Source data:
<<<<

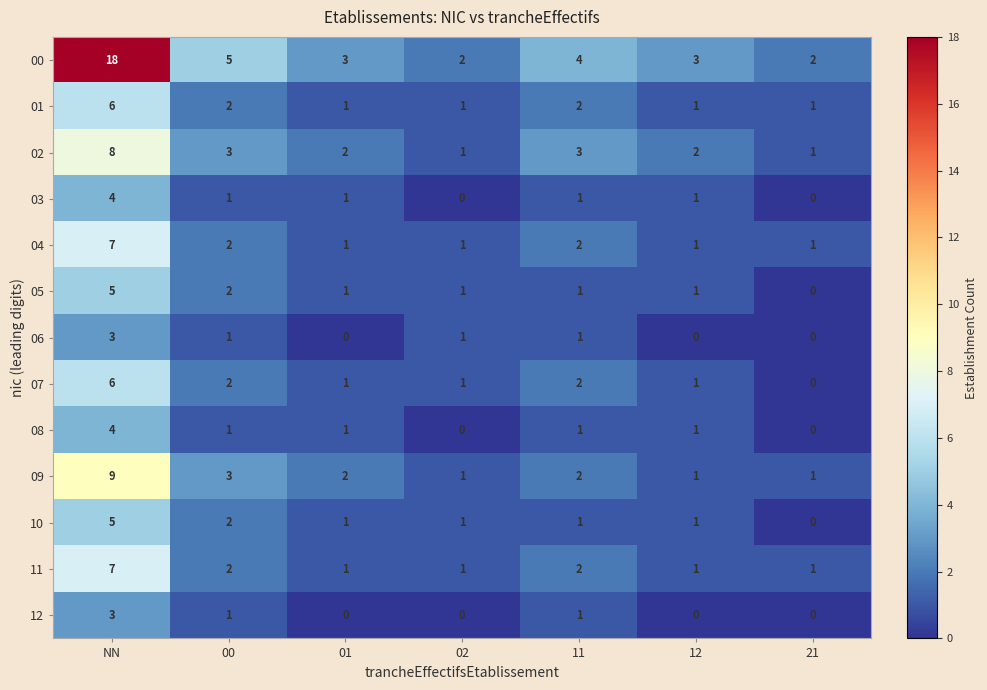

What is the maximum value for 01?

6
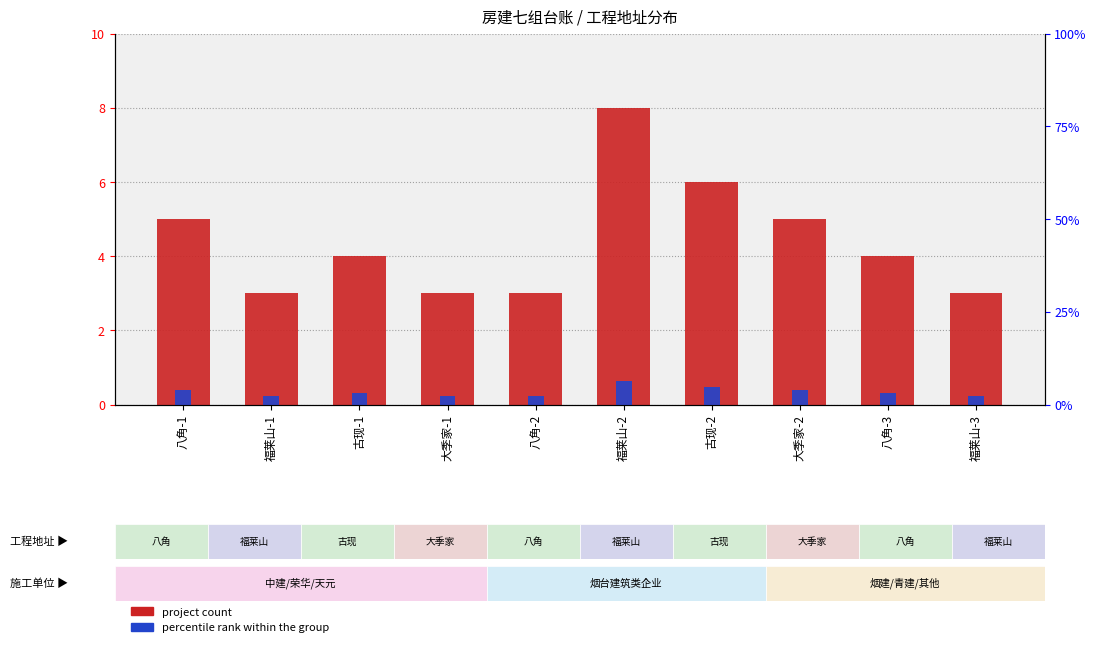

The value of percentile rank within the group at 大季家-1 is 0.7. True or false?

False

>>>>

Job item: Pick out every line of the rows above that contains the word "value", and copy each one in full. Treat case as significant.

Exercise result:
What is the maximum value for 01?
The value of percentile rank within the group at 大季家-1 is 0.7. True or false?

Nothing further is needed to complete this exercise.